Na sua obra mais conhecida, "Orixás: Deuses Iorubás na África e no Novo Mundo", há uma série de fotografias que revelam ritos que eram mantidos em segredo pelas comunidades de terreiro.

"Desde lá, eram os brancos que estavam fazendo essa exposição porque os negros sempre tiveram as práticas do candomblé no maior segredo, até porque sabiam o risco que corriam se expusessem esse tipo de coisa. Então, o privilégio branco também dá a eles a possibilidade de expor essas práticas sem sofrer algumas represálias que talvez uma pessoa negra sofreria", afirma.

Enquanto antropólogo e homem negro, Rodney William afirma que não seria visto com bons olhos se decidisse fazer uma obra como a de Verger. "Muito provavelmente eu e qualquer outro pesquisador negro seríamos execrados dentro da religiosidade porque seríamos acusados de violadores, mas com o Pierre Verger, que era branco e francês, não aconteceu nada. Pelo contrário, ele foi endeusado".

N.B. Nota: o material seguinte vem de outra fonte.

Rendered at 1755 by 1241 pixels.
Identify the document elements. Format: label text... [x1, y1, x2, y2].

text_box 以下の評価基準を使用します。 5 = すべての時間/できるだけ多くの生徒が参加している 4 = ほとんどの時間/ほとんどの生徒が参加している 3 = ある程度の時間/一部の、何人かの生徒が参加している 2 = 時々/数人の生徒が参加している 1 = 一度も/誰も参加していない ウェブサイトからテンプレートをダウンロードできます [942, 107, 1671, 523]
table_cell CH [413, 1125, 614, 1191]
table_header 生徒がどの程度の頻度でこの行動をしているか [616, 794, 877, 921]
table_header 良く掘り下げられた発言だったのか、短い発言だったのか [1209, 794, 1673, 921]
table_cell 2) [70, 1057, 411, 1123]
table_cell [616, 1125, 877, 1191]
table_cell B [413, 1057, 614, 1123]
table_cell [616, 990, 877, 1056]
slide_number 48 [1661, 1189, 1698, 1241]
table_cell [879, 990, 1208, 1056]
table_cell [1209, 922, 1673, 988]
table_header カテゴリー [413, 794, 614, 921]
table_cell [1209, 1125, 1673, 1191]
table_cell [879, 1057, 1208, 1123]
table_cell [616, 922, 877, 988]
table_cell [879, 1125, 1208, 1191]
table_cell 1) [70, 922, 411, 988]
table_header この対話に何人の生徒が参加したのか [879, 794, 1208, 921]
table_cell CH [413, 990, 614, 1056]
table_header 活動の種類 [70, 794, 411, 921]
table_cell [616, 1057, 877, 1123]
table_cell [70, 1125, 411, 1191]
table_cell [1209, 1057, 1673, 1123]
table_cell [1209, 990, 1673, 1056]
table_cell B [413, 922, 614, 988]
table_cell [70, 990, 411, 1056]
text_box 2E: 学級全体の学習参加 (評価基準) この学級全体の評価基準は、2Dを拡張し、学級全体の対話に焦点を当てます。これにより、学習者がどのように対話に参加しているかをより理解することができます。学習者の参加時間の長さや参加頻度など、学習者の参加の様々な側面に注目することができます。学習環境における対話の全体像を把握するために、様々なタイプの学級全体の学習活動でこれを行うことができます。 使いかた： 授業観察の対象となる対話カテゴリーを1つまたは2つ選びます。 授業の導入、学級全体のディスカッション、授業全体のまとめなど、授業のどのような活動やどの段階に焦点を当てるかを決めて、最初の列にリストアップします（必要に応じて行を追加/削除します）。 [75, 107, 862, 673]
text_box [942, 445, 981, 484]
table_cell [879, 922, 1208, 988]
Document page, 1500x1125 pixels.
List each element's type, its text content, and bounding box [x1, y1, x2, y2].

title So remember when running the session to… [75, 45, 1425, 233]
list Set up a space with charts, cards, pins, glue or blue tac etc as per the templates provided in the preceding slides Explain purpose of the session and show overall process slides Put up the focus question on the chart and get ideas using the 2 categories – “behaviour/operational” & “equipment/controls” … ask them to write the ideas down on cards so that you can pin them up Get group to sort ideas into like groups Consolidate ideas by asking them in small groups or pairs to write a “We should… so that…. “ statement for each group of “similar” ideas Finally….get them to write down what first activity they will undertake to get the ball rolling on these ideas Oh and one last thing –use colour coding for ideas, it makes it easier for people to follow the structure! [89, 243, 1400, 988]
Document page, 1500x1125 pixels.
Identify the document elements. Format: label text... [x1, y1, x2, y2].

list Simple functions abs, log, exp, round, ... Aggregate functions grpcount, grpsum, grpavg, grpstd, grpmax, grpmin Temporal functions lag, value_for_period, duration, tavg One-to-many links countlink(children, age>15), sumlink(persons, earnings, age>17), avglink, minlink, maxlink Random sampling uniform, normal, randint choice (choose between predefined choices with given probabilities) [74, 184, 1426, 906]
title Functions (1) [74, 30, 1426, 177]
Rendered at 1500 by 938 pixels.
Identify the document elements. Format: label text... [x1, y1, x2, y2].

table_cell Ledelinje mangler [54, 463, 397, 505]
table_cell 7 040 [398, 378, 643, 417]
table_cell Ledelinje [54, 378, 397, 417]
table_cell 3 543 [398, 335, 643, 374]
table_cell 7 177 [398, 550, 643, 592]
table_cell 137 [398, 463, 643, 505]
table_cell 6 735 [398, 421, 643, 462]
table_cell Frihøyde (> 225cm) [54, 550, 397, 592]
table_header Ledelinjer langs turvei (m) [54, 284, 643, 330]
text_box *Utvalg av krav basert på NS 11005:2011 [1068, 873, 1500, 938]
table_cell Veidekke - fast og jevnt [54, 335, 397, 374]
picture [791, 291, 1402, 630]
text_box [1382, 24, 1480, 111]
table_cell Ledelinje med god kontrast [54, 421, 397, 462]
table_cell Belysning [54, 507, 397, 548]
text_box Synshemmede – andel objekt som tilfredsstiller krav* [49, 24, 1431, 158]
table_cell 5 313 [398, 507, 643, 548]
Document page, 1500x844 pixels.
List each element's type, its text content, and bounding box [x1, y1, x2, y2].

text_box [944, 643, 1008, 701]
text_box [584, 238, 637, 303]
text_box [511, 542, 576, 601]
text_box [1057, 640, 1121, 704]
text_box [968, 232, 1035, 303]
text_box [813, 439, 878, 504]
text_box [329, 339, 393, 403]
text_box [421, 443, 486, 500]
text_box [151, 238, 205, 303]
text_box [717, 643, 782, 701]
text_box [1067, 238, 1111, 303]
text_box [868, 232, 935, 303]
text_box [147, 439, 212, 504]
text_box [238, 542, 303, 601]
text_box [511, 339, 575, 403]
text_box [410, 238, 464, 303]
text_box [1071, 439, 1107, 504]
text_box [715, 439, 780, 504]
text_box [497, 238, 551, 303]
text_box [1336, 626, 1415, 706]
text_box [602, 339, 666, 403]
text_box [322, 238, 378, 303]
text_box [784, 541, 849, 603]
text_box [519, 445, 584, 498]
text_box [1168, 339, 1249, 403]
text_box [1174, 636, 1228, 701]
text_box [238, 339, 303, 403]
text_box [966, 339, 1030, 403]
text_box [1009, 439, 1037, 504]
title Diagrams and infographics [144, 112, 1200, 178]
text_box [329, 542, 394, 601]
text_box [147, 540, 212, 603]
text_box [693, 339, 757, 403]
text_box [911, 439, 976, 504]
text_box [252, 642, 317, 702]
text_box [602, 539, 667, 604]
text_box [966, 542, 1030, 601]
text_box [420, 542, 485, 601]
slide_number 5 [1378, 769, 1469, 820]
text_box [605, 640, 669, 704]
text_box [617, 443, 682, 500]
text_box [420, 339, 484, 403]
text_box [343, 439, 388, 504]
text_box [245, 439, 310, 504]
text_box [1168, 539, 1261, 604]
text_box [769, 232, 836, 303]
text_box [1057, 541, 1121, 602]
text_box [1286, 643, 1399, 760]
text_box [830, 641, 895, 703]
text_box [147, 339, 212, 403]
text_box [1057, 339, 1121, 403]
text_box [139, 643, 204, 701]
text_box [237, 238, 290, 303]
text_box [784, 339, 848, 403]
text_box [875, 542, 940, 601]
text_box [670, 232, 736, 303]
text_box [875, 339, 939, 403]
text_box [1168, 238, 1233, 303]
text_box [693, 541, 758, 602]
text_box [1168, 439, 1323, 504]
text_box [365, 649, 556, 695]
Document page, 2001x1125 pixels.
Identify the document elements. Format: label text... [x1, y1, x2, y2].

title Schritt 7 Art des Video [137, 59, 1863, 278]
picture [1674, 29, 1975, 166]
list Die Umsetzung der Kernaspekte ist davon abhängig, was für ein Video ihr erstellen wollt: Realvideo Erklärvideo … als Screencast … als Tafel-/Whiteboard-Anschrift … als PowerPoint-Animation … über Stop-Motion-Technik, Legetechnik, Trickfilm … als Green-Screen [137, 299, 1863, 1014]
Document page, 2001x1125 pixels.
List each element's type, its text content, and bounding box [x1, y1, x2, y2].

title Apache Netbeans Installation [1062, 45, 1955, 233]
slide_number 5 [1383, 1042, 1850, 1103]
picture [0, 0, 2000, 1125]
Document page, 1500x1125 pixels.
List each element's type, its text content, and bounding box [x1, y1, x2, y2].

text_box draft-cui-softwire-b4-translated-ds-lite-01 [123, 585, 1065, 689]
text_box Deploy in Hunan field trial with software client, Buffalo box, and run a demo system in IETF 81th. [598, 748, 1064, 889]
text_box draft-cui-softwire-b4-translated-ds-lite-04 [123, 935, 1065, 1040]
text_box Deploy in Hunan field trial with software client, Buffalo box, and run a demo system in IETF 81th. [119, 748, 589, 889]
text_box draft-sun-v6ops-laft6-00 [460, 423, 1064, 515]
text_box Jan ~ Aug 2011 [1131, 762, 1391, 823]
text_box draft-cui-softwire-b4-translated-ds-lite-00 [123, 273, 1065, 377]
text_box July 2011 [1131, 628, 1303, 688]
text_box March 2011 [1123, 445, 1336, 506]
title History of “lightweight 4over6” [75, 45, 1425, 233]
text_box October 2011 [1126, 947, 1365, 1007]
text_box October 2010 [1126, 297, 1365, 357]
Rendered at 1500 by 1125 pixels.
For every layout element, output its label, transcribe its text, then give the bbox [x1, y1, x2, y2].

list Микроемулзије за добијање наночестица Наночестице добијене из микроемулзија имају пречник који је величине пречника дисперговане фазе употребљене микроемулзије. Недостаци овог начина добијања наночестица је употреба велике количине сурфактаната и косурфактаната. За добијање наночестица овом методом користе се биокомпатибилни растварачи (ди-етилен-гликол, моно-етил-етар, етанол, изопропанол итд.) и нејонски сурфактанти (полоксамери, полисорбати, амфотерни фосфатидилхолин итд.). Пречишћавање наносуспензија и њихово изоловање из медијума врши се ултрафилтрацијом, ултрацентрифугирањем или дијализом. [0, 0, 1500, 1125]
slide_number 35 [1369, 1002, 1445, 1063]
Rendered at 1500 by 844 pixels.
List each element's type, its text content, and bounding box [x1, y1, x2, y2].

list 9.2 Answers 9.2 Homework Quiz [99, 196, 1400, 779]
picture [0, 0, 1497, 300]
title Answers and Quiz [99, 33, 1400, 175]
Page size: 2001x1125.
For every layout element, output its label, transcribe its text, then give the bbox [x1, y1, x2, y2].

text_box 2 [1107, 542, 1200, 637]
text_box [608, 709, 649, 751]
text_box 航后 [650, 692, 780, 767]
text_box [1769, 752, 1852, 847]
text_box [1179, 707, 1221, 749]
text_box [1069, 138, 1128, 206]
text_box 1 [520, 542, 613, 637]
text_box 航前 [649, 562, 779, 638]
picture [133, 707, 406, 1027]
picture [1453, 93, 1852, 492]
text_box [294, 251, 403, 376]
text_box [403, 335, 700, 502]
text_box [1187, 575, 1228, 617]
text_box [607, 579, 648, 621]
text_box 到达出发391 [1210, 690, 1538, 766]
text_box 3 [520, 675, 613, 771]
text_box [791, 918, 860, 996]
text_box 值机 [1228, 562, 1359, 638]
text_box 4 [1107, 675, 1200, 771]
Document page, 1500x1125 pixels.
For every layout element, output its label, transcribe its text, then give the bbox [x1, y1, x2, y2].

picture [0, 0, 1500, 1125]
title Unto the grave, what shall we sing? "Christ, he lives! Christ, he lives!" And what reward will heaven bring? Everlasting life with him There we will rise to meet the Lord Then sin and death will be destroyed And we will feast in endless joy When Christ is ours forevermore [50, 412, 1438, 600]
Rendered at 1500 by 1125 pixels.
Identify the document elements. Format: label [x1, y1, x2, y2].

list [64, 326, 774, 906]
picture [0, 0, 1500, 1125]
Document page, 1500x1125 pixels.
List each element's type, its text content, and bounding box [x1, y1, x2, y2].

O sacerdote David Dias também racializa a questão e destaca uma tendência de comercialização da religiosidade. "Existem pessoas brancas que olham para o terreiro como uma possibilidade de consumo. Acho que o terreiro é um lugar popular que pode ser frequentado por pessoas brancas, mas elas vão estar ali para se relacionar com o diferente. Já pessoas negras vão para se reencontrar com sua ancestralidade", pontua.